Os países europeus, como Alemanha, França, Grã-Bretanha, Itália e outros, assim como membros seniores da União Europeia, apressaram-se em apoiar o direito de Israel de defender-se e expressaram suporte político ao país. As demonstrações de solidariedade da Europa com Israel, algo inédito por muitos anos, ainda continuam, embora com mais nuances. Essas variam entre países que concedem a Israel maior liberdade de ação militar e aqueles que enfatizam as limitações esperadas de um Estado democrático em tempos de guerra. As vozes de crítica a Israel, como as da Irlanda e da Bélgica, continuam sendo relativamente baixas, e o suporte europeu a Israel é estável.
Vale lembrar que Israel é visto pela Europa como um “ponto avançado” para o Ocidente e o mundo livre com relação às ameaças regionais: o eixo Rússia-Irã, antes de tudo, e depois a China. Um outro interesse dos europeus é evitar a escalada da guerra até a fronteira norte com o Hezbollah e o Irã, o que poderia ameaçá-los com uma nova onda de imigração à Europa.
Dentro dessa linha bastante semelhante, vale observar que cada um dos países europeus têm interesses, sensibilidades e capacidades diferentes que também determinam as ações distintas que cada um deles toma em relação a essa guerra. Tanto os EUA quanto os europeus também consideram que o objetivo político a ser perseguido no final da guerra é o fim do conflito israelense-palestino.
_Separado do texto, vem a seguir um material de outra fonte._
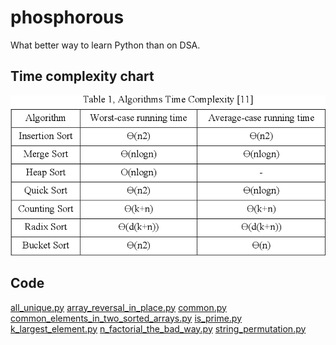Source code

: # phosphorous
What better way to learn Python than on DSA.
## Time complexity chart
![](./images/time_complexity_sort_algo.png)
## Code
[all_unique.py](src/all_unique.py)
[array_reversal_in_place.py](src/array_reversal_in_place.py)
[common.py](src/common.py)
[common_elements_in_two_sorted_arrays.py](src/common_elements_in_two_sorted_arrays.py)
[is_prime.py](src/is_prime.py)
[k_largest_element.py](src/k_largest_element.py)
[n_factorial_the_bad_way.py](src/n_factorial_the_bad_way.py)
[string_permutation.py](src/string_permutation.py)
Sua expectativa é que a solução seja baseada no conceito de dois Estados para dois povos, com o Estado palestino incluindo a Cisjordânia e Gaza, conforme já foi discutido durante a época dos Acordos de Oslo.
Por mais simbólico que possa parecer, a própria Autoridade Palestina não é considerada fator influenciador da guerra. Embora o pedido vigoroso do presidente Biden ao presidente Abbas para que condenasse os atos brutais do Hamas tenha sido atendido no início, ele foi apagado pouco após sua publicação. Esse ato levou o chanceler da Alemanha a anunciar a interrupção da assistência econômica aos palestinos. Desde o início da guerra, Israel continua suas ações contra elementos terroristas na Cisjordânia, sobretudo do Hamas (que se opõe à Autoridade Palestina).
De acordo com o ex-Lt. Coronel Udi Dekal, do Instituto de Estudos de Segurança Nacional, a guerra contra o Hamas cria uma oportunidade estratégica histórica para Israel, que decorre do apoio internacional sem precedentes que recebe para os objetivos declarados da guerra. Ou seja: a libertação dos reféns mantidos na Faixa de Gaza e a derrubada do domínio do Hamas na região. Tal apoio internacional manifesta, em grande parte, a disposição de conceder a Israel uma liberdade relativa de ação operacional e fornecer-lhe assistência na construção de seu poder militar, bem como proteção político-diplomática na arena global. A relevância desse amplo apoio, liderado pelos EUA e por vários países ocidentais, bem como por países árabes pragmáticos que estarão dispostos a apoiar medidas políticas complementares, é uma oportunidade estratégica única para Israel.
É impossível saber, neste momento, qual será o rumo das coisas, quais serão os resultados da guerra e seus custos, e quais serão as circunstâncias geopolíticas naquele momento. No entanto, é muito importante que, paralelamente à condução da guerra, Israel comece a se preparar para a próxima fase política e desenhar a imagem do futuro.